Learning The “Secrets” of

Uniqueness in Universal Life Insurance Policy

Universal life insurance takes care of your beneficiaries financially when you die.

You will earn a higher return on the interest when you take variable life insurance and like any other universal life insurance policy. These overall investment accounts of the company and also tied to bonds which makes it safe for you to take the universal life insurance. You are guaranteed a fixed interest rate that does not change with the changes in the market. The advantage of this policy is that you get to choose how much cash value is to be put in the indexed account. You benefit with the high interest on the cash value if the index futures performs well. You do not invest the cash value directly into the stock market, therefore, it is less risky than the variable universal life insurance.

Universal life insurance costs less than whole life insurance. There is more flexibility with fewer guarantees for the policyholder.

There are several flexible payment options for universal life insurance. Whole life insurance has fixed premiums that are payable on a regular schedule. The policyholder of whole life insurance policy makes fixed payments at a specific date every month. With universal life insurance policy you choose to pay the amount and the time that is flexible to you. Increase you are cash value amount by paying extra premiums if you want. When your cash value is above a specific limit you can use it to pay the premiums. If you are not sure of getting money in the next few months you can pay a lump sum of money so that you do not pay premiums of the following months.
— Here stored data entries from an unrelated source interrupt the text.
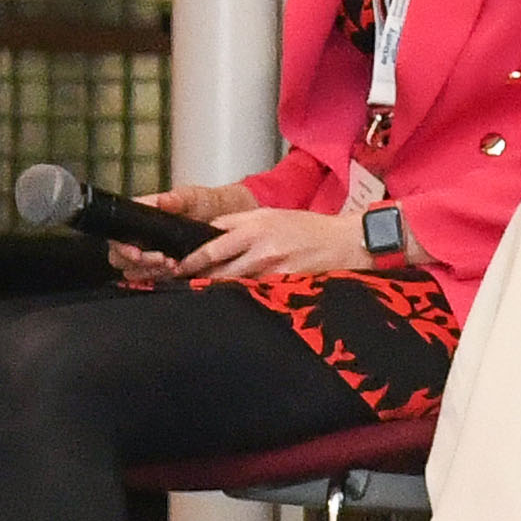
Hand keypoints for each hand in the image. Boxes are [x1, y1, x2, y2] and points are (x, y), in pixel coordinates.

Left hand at [181, 202, 374, 284]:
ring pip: (233, 283)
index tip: (177, 268)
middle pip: (217, 267)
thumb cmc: (307, 227)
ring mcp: (272, 267)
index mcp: (254, 225)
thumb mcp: (271, 215)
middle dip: (198, 278)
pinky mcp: (285, 284)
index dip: (191, 259)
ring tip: (202, 298)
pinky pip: (256, 293)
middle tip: (181, 287)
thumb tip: (210, 234)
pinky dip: (242, 298)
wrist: (343, 241)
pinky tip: (234, 305)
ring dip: (216, 290)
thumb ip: (240, 224)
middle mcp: (260, 246)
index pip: (212, 244)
The amount you will get us death benefit in the whole life insurance is guaranteed, and you cannot change it. You will get a reduction on your premiums when you lower your death benefits. You do not plan for your income to reduce, but circumstances of life can force the situation to happen to you. When your income levels increased you can also increase your death benefits. The underwriter will have to recalculate your cash value when you choose to increase your death benefits.

You do not need to qualify for a credit if you’re borrowing against your life insurance policy. The loan is not charged income tax, and it is at a lower interest rate than banks. You do not need to pay the loan because your cash value will be used to repay the loan if you default. Universal life insurance allows you to with no part of the cash value without surrendering the policy. The partial withdrawals are tax-free.